De modo geral, o temor maior envolve as exportações. Beneficiado pelo crescimento dos emergentes, principalmente a China, o campo brasileiro passou bem pela crise deflagrada pela quebra do banco americano Lehman Brothers, em setembro de 2008, e teve duas temporadas extremamente rentáveis na sequência, ajudado pela pujança de seus embarques.

Com o aprofundamento da crise europeia nos últimos meses e a cambaleante situação americana, contudo, reflexos negativos já são sentidos em emergentes e um crescimento menor da demanda do grupo é dado como certo. Se de fato isso acontecer, os efeitos negativos sobre volumes e preços de venda serão inevitáveis, restando aos exportadores ampliar a comercialização no mercado doméstico. Nesse quadro, as rentabilidades seriam menores, mas há confiança de que o consumo interno seguirá forte.

Em 2011, o mercado doméstico foi fundamental para os resultados de alguns segmentos.

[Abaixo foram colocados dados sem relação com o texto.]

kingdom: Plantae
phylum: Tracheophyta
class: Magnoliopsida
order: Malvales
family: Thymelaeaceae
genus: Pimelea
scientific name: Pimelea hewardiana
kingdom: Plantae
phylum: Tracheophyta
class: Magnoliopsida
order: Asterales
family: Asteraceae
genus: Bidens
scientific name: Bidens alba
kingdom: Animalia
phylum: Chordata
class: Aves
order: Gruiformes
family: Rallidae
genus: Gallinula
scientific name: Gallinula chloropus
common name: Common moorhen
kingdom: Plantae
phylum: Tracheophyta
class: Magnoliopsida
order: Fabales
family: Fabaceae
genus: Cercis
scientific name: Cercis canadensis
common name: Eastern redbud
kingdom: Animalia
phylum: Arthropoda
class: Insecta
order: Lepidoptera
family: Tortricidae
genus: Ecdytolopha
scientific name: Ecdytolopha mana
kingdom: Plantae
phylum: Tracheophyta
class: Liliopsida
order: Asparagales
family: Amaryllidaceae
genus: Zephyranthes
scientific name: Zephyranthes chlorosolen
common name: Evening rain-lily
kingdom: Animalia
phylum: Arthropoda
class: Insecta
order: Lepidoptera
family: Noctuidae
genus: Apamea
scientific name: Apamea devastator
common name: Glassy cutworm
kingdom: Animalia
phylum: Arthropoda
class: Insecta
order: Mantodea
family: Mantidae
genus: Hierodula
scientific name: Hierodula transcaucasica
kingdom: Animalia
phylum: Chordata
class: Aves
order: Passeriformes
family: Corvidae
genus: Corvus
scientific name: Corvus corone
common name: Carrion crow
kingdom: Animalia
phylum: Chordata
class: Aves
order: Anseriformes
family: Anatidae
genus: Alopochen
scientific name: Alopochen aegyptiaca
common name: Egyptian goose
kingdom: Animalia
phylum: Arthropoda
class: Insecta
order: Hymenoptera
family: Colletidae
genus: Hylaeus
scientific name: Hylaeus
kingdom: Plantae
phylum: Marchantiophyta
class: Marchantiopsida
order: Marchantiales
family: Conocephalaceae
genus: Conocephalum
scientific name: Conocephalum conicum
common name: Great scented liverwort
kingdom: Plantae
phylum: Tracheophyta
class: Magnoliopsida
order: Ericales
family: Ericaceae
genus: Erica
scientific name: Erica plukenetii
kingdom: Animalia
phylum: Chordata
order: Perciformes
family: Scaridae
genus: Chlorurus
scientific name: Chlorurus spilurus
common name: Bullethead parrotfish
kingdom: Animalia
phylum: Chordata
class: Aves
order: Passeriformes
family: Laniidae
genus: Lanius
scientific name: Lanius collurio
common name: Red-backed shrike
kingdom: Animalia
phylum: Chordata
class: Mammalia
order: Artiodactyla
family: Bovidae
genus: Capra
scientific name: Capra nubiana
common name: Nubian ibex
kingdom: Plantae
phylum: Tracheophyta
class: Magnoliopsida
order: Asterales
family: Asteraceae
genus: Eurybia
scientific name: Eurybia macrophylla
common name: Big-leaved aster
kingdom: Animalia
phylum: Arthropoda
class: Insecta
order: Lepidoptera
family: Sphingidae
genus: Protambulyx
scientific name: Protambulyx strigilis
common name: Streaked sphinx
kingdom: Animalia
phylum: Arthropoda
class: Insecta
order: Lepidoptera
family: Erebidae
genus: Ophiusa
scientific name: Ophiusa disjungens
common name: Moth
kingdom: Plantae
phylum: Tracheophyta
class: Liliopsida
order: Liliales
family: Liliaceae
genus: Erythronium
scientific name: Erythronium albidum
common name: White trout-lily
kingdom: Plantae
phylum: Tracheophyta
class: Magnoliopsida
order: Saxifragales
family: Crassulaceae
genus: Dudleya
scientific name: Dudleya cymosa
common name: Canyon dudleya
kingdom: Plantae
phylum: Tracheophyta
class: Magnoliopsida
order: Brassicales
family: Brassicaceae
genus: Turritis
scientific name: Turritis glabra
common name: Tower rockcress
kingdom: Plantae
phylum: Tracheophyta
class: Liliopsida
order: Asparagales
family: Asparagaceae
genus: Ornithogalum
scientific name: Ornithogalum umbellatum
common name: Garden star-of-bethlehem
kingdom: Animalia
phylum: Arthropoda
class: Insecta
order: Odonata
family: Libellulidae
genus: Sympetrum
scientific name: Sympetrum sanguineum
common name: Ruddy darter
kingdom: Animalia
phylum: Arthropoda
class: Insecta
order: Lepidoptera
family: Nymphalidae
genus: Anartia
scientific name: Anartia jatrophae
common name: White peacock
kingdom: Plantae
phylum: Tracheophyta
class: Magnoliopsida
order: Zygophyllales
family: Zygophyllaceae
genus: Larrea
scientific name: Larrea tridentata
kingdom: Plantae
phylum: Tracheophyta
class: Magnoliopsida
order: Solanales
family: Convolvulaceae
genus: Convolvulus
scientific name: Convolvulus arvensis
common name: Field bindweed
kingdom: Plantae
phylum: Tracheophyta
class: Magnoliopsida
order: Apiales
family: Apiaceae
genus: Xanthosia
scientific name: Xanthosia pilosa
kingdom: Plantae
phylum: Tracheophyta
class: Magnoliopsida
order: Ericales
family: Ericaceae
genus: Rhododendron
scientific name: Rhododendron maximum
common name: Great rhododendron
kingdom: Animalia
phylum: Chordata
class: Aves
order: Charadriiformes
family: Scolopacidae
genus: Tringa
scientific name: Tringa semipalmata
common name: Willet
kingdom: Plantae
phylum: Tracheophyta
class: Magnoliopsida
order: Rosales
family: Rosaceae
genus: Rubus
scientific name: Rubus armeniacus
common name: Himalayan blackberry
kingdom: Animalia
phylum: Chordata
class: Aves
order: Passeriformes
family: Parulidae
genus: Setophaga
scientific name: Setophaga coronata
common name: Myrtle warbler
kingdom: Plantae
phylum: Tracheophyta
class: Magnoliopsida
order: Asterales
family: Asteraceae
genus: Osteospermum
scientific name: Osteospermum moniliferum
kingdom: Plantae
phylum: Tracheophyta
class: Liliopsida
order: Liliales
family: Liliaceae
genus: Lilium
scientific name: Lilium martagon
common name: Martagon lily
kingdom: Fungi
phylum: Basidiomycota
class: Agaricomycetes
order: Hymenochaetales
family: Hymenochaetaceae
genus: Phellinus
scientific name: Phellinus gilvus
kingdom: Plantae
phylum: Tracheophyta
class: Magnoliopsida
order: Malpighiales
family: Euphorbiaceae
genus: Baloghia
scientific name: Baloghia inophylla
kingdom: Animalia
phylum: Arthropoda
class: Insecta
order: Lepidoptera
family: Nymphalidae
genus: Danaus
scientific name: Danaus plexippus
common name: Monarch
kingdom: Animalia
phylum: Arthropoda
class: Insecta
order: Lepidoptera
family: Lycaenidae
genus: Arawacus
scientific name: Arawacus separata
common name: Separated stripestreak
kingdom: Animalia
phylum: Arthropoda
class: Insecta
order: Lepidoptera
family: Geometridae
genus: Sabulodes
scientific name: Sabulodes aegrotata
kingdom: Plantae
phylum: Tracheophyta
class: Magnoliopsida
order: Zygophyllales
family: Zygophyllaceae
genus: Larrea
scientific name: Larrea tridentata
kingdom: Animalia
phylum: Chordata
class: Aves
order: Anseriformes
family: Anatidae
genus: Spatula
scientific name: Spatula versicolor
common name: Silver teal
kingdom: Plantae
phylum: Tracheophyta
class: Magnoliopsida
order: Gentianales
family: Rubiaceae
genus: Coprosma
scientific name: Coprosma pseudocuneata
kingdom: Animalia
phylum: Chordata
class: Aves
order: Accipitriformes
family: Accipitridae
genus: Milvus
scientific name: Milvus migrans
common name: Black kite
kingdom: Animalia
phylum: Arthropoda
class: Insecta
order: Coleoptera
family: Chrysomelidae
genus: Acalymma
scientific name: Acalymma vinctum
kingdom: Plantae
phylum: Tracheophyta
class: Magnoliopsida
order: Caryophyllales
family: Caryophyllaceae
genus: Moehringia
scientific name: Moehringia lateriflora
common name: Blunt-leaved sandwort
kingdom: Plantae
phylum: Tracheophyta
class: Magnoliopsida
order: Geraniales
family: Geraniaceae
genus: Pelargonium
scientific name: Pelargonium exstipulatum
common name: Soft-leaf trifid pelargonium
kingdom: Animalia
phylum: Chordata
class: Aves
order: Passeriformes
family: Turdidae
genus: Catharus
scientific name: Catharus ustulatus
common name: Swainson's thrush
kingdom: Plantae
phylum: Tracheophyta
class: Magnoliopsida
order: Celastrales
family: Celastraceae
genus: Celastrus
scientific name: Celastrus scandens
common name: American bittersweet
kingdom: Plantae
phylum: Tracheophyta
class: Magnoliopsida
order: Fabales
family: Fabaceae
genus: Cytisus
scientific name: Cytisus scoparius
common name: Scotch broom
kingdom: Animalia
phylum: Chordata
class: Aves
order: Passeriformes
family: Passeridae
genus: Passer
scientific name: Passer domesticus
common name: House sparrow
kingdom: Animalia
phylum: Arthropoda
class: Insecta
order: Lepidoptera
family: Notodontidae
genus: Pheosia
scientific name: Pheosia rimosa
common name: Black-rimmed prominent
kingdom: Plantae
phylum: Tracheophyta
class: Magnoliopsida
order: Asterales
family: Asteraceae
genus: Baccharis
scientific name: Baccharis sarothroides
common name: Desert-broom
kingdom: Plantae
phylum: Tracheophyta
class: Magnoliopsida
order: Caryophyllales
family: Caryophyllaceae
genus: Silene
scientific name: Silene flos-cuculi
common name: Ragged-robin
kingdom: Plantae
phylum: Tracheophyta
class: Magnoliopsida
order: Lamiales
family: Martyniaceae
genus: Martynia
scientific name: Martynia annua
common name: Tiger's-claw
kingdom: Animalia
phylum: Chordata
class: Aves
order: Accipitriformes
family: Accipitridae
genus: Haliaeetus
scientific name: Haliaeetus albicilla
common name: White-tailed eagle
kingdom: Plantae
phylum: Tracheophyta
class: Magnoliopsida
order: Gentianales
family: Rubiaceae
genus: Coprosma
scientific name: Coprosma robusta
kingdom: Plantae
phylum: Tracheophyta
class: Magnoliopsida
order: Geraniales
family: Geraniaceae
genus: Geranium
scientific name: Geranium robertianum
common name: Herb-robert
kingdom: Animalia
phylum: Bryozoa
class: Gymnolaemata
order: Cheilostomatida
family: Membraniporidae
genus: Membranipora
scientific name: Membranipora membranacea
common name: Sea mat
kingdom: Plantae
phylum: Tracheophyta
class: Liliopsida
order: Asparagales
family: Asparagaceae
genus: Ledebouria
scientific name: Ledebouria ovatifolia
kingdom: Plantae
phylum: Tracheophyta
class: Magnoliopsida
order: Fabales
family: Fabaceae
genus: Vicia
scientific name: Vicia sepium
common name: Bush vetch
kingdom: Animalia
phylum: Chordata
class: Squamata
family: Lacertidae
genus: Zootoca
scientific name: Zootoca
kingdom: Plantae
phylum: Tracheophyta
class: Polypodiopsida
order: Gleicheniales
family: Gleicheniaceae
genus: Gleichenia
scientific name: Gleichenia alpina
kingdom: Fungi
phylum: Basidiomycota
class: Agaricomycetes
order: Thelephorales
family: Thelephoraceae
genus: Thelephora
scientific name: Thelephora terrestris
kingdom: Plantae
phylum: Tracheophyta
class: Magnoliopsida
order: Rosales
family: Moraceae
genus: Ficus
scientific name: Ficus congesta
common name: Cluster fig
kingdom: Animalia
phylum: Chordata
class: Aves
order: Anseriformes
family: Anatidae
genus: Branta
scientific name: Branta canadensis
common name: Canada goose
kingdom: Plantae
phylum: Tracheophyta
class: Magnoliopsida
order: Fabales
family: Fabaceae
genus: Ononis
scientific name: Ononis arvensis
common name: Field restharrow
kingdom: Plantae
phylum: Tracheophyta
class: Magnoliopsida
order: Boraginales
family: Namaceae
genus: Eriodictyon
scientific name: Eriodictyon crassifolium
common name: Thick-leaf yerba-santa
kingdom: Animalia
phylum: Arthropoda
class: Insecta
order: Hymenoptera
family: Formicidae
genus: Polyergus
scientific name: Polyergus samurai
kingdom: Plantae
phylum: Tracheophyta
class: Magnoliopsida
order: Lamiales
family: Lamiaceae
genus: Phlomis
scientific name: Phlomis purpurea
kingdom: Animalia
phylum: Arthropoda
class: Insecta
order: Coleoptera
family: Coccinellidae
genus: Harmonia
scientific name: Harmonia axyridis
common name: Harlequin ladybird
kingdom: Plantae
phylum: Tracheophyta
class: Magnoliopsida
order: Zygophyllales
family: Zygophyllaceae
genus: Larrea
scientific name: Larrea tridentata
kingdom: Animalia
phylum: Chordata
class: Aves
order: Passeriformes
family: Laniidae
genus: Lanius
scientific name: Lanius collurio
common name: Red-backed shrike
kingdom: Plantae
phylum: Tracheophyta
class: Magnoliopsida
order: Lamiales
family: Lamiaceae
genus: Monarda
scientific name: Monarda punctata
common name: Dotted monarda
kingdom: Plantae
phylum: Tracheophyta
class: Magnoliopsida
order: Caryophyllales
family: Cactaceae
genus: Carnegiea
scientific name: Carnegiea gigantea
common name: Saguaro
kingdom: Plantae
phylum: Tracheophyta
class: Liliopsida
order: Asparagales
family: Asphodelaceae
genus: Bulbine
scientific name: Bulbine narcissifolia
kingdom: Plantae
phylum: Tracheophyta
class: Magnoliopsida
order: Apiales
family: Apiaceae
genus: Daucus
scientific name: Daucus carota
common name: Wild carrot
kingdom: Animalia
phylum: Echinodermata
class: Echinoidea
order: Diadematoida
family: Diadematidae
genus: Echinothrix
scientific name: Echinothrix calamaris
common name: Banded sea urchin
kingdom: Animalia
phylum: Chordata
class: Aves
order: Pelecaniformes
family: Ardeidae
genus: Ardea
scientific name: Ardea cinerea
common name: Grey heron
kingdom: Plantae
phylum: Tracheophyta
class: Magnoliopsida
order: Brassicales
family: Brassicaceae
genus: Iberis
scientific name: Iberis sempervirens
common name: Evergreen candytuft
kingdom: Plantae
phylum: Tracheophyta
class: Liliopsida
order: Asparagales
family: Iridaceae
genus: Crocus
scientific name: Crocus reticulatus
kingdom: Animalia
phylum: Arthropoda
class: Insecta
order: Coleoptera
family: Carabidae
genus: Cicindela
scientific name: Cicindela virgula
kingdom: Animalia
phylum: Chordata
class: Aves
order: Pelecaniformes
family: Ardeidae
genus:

Nas carnes, que enfrentaram barreiras na União Europeia e na Rússia, o consumo interno colaborou para manter a pecuária aquecida e ofereceu alternativas aos grandes frigoríficos.

Mas os riscos serão maiores. E eles não estão apenas no comércio exterior. Como já ressalvaram diversos analistas, uma desaceleração maior que a prevista pode prejudicar produtores e empresas que vêm registrando crescimentos acelerados nos últimos anos, especialmente os que o fizeram por meio de aquisições, de terras ou concorrentes.

A concorrência por terras agricultáveis tende a ficar mais acirrada a partir das regras de proteção ao ambiente previstas no novo Código Florestal, em fase final de discussões, e da normatização das compras de terras por estrangeiros no país, que não avançou em 2011 e paralisou transações e investimentos.

No momento, a maior parte das projeções indica manutenção ou crescimento de até 2% do PIB do agronegócio em 2012. Especificamente na agropecuária, o Banco Central trabalha com uma expectativa de avanço de 2,5% do PIB.

É preciso aguardar os rumos da crise nos países desenvolvidos e o próximo plantio no hemisfério norte, em meados deste ano, para prever o que poderá acontecer na próxima temporada de grãos (2012/13).

Também as ferramentas do governo para apoiar a produção, como crédito rural com juros baixos, subsídios ao escoamento das colheitas e linhas de crédito do BNDES dependerão de um orçamento federal mais apertado. Mas depois dos resultados de 2011, quando até o pagamento de dívidas agrícolas foi antecipado, o setor julga-se preparado para um ano menos positivo.

Fonte: jornal Valor Econômico, resumida e adaptada pela Equipe BeefPoint.